Rep. Davis lays out IT oversight program

By Thomas R. Temin

GCN Staff

APRIL 18—If your agency plans to outsource, use a Metropolitan Area Acquisition for telecommunications, try seat management, buy products using the Federal Supply Service schedule contracts, acquire services or do an electronic government initiative, you might soon hear from the General Accounting Office.

Rep. Tom Davis (R-Va.), chairman of the Subcommittee on Technology and Procurement Policy of the House Committee on Government Reform, has asked GAO to investigate all of these activities and plans a busy schedule of hearings on them.

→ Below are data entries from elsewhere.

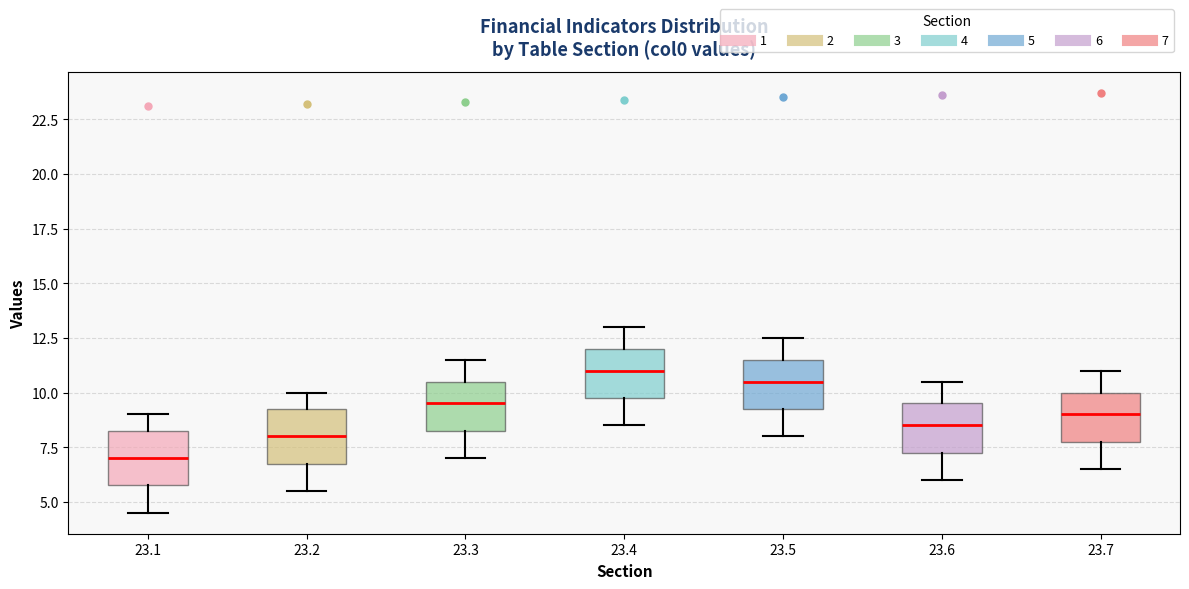

Where does the lower whisker of the box at x = 23.4 end on the y-axis? The values are not printed on the chart, so give them approximately, as read against the axis.

8.5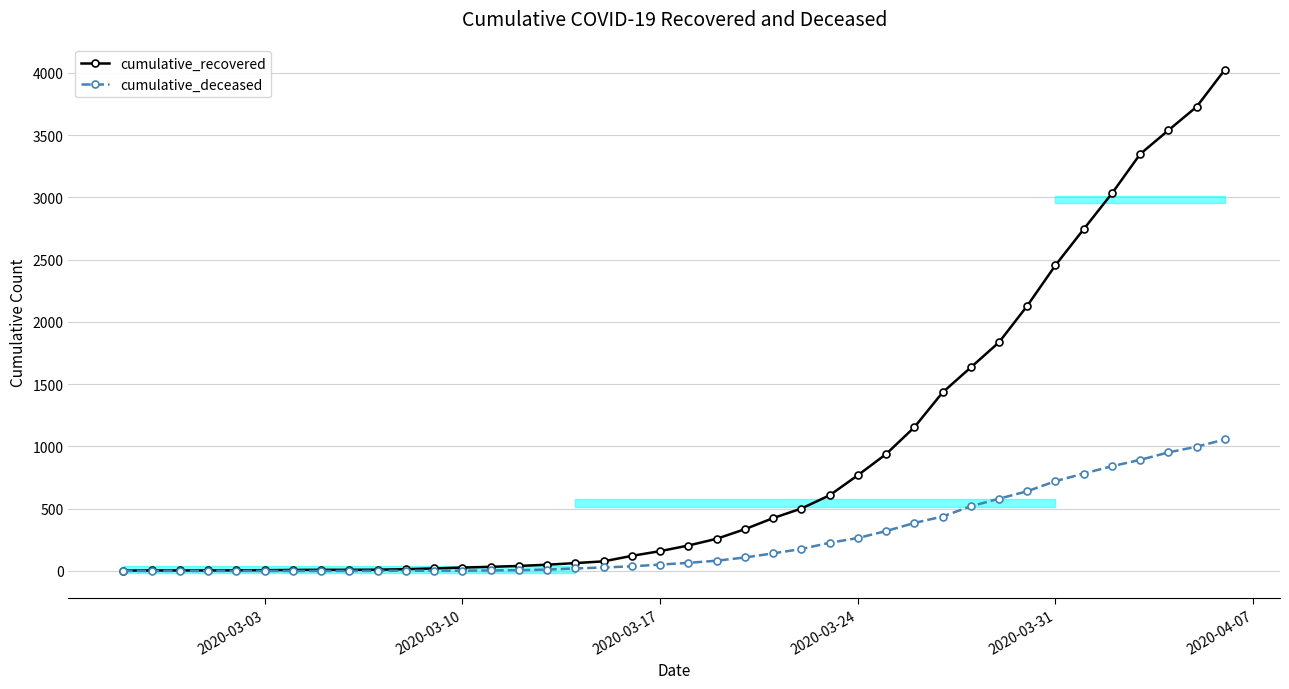

What is the difference between the maximum and minimum values in the cumulative_deceased series?

1056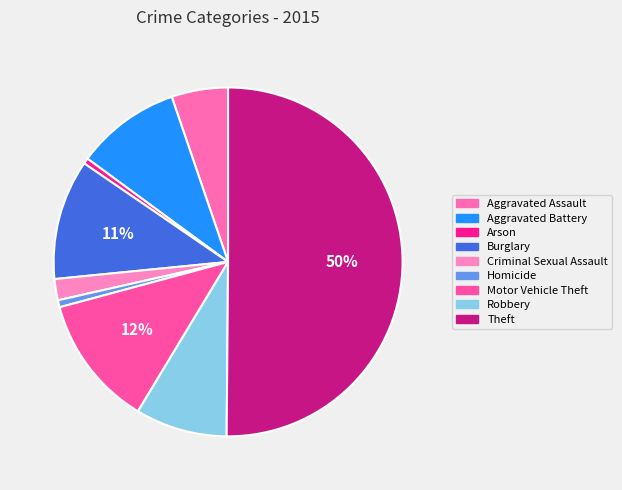

True or false: Aggravated Battery accounts for 10% of the total.

True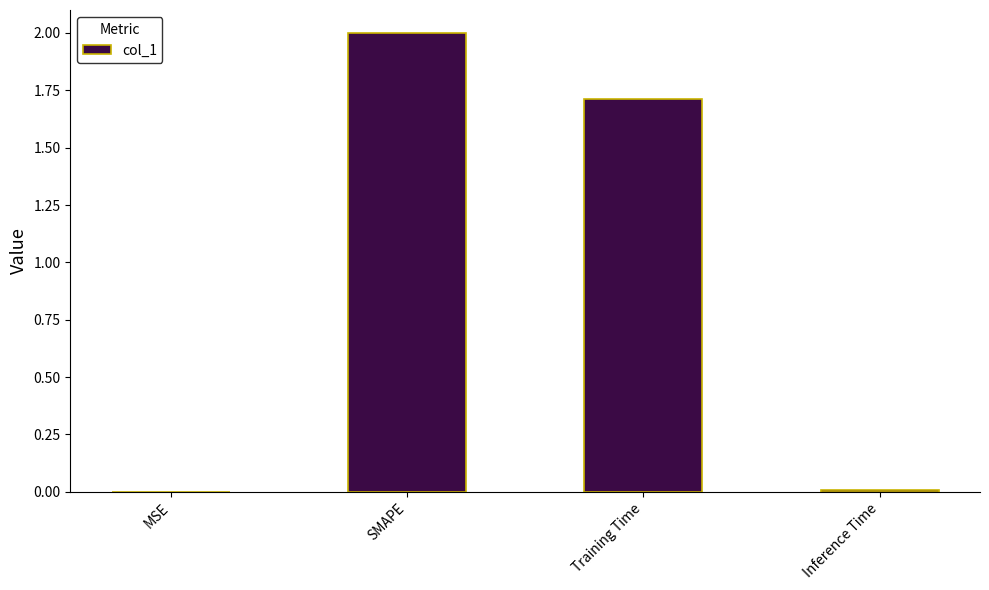

True or false: the data shows 3.5 at SMAPE.

False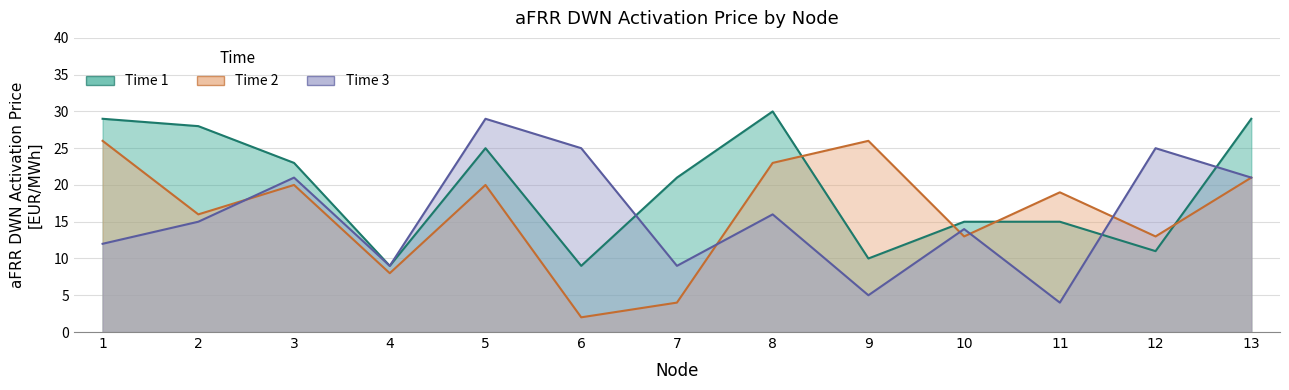

How many interior local valleys does the Time 1 series have?

4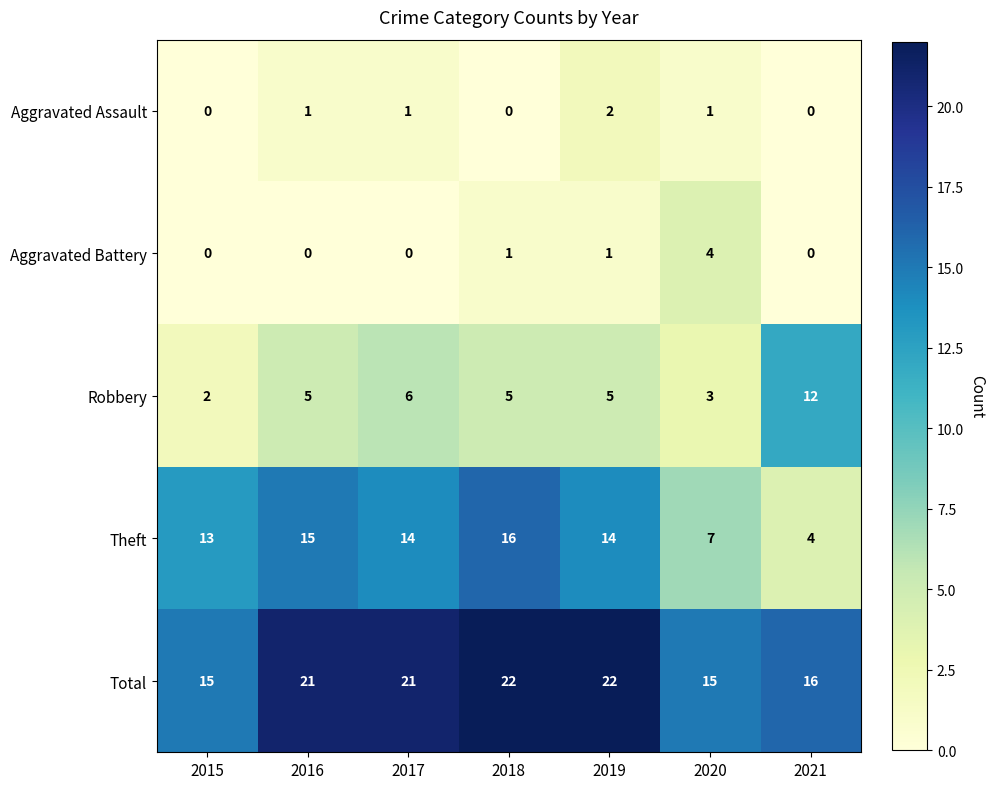

The Total series shows 13 at 2017. True or false?

False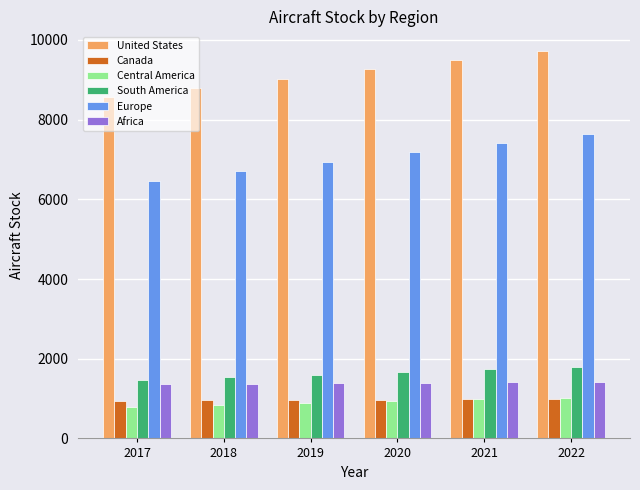

What is the sum of all Africa values?

8322.3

Davis' staff director, Melissa Wojciak, outlined the subcommittee's ambitious oversight plan during a breakfast meeting of the Bethesda, Md., chapter of the Armed Forces Communications and Electronics Association this morning. She added that Davis is putting together a legislative package to address agencies' seeming reluctance to pursue share-in-savings contracts and use of commercial best practices.

According to Wojciak, Davis has requested three GAO audits on information technology acquisition subjects:


  • The General Services Administration's FTS 2001 telecommunications program, and in particular the MAAs, to see if agencies signing on to the local area contracts are benefiting from local competition. The subcommittee has scheduled a June 13 hearing on MAAs.

  • Seat management, to find out why some agencies are successful in outsourcing their computing infrastructures and writing performance-based statements of work, and why some are struggling

  • GSA multiple-award contracts, to see if there are redundancies among the buying vehicles of the Federal Technology Service and the Federal Supply Service.


Davis' subcommittee also will hold hearings on outsourcing and privatization. Wojciak said Davis is particularly concerned about HR 721, the Truthfulness, Responsibility, and Accountability in Contracting Act. The bill, introduced by Rep. Albert Wynn (D-Md.) with 112 sponsors, would temporarily suspend all services contracting until elaborate reporting systems are in place.

The Wynn bill states that ceilings on the federal workforce are 'forcing agencies to give work to private contractors without any public-private competition, often at higher costs.'

Davis' subcommittee has scheduled hearings on services acquisition and outsourcing for May 22 and June 27.